Braided              

by Gail Thomas


When he called her high-strung, I imagined a horse
rearing up white-eyed, not the woman who dusted
down walls every week and sprawled on the floor
braiding strips of wool into a rug.

When I answered the pay phone in the hall, he
stumbled with the news -- break-down. I saw
thin wires snapping, her still body in a white
room. Because you moved away. When I moved

farther, she offered the rug and wrote a letter,
because you were a cold child. Now I change
her diaper, trim chin hair, bring a cactus with
one yellow flower. She calls me angel, my angel.


* * * * *

“Braided” is from the author’s collection Waving Back (Turning Point, 2015).

Gail Thomas,
http://www.gailthomaspoet.com/, has published four books of poetry, Odd Mercy (Headmistress Press, 2016), Waving Back (Turning Point, 2015), No Simple Wilderness: An Elegy for Swift River Valley (Haley’s, 2001) and Finding the Bear (Perugia Press, 1997).
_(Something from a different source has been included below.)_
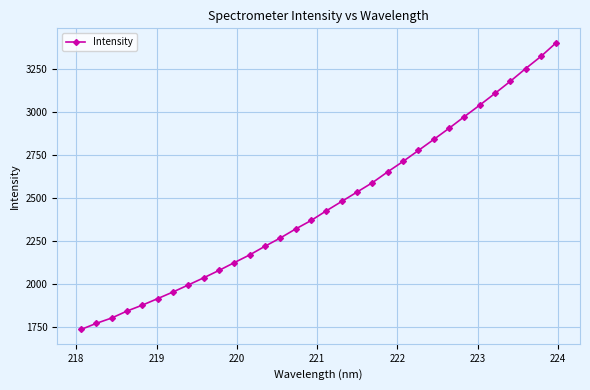

What is the minimum value shown in the chart?

1737.8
Waving Back was named a Must Read for 2016 by the Massachusetts Center for the Book and Honorable Mention in the New England Book Festival.  Odd Mercy won the Charlotte Mew Prize of Headmistress Press and its “Little Mommy Sonnets” won Honorable Mention in the Tom Howard/ Margaret Prize for Traditional Verse.

Thomas’s work has appeared in many journals and anthologies including The Beloit Poetry Journal, Calyx, The North American Review, Hanging Loose, and Valparaiso Poetry Review. Individual poems have won national prizes and Thomas was awarded residencies at The McDowell Colony and Ucross.

Her book, No Simple Wilderness, about the creation of the Quabbin Reservoir in the 1930’s has been taught in college writing and interdisciplinary courses. As one of the original teaching artists for the Massachusetts Cultural Council’s Elder Arts Initiative, Thomas led workshops and collaborated with dancers, musicians and storytellers in schools, nursing homes, hospitals and libraries across the state.

She speaks at conferences and poetry festivals, reads her work widely in community and academic settings, and lives in Northampton, MA.